━━ TASK INPUT ━━

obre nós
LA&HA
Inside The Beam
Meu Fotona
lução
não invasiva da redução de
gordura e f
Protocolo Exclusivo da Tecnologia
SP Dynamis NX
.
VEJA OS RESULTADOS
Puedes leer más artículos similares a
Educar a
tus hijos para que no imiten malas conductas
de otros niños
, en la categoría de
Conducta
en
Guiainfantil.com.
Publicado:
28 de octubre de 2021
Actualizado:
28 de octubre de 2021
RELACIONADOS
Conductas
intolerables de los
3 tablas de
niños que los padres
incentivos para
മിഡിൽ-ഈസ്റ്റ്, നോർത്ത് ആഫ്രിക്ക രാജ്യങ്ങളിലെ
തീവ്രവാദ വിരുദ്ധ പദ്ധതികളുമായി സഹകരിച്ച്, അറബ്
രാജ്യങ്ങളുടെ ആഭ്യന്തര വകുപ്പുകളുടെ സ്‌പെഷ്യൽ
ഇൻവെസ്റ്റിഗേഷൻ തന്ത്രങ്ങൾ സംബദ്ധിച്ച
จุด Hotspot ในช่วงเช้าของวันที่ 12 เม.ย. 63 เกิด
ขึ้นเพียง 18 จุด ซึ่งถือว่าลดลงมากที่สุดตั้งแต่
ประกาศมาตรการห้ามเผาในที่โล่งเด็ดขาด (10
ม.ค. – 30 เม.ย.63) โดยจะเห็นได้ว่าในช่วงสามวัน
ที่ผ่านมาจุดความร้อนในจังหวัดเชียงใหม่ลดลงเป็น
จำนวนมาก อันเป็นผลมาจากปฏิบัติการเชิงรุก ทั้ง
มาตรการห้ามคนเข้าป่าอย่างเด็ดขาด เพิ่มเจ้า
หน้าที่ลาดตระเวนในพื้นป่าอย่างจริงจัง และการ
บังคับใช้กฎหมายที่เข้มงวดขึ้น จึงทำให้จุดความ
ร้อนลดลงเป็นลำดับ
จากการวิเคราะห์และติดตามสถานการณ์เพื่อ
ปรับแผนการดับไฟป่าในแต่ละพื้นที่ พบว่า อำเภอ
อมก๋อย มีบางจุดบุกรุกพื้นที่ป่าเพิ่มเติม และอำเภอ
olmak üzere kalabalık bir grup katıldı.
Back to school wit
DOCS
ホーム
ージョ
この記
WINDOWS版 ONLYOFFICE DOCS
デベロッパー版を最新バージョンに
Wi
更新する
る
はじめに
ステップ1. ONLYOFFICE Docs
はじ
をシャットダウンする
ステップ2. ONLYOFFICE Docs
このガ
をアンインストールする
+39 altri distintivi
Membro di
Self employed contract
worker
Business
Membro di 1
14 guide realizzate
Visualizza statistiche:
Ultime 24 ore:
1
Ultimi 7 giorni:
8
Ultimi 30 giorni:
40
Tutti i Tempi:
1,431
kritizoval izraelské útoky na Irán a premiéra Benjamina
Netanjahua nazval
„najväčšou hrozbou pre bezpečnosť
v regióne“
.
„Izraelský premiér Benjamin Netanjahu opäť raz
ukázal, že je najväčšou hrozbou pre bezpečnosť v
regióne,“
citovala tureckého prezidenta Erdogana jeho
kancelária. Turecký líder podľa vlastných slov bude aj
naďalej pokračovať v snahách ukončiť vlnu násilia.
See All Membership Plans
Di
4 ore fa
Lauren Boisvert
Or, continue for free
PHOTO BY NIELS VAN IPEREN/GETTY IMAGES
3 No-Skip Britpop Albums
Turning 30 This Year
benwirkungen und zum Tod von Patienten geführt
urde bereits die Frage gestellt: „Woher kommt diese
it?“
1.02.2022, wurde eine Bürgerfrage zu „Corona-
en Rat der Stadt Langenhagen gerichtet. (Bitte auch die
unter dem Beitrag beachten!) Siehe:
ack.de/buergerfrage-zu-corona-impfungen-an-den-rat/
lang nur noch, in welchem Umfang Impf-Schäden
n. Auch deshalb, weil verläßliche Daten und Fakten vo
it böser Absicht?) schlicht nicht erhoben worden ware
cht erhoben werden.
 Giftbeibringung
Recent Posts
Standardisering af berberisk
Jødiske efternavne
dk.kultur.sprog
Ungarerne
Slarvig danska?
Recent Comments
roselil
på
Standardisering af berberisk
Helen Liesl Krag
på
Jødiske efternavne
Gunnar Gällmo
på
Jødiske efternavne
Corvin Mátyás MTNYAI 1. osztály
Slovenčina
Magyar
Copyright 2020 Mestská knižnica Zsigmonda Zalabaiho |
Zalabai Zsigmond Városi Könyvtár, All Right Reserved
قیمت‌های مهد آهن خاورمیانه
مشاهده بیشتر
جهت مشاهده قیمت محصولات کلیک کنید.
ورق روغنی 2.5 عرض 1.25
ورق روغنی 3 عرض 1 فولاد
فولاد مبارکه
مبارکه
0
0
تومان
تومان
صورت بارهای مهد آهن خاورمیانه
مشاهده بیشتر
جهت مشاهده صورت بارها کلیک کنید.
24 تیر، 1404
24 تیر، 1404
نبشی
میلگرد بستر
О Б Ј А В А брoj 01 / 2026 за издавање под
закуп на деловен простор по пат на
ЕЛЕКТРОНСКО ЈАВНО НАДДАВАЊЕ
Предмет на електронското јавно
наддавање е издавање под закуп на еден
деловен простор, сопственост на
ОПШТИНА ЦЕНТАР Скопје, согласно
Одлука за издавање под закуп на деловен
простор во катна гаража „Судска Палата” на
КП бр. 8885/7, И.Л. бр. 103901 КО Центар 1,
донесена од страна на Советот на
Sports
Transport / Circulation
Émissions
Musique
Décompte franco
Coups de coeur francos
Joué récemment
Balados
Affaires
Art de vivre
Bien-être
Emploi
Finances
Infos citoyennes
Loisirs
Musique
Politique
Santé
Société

━━━

Pick out the lines above containing the word "закуп", then copy them.

закуп на деловен простор по пат на
наддавање е издавање под закуп на еден
Одлука за издавање под закуп на деловен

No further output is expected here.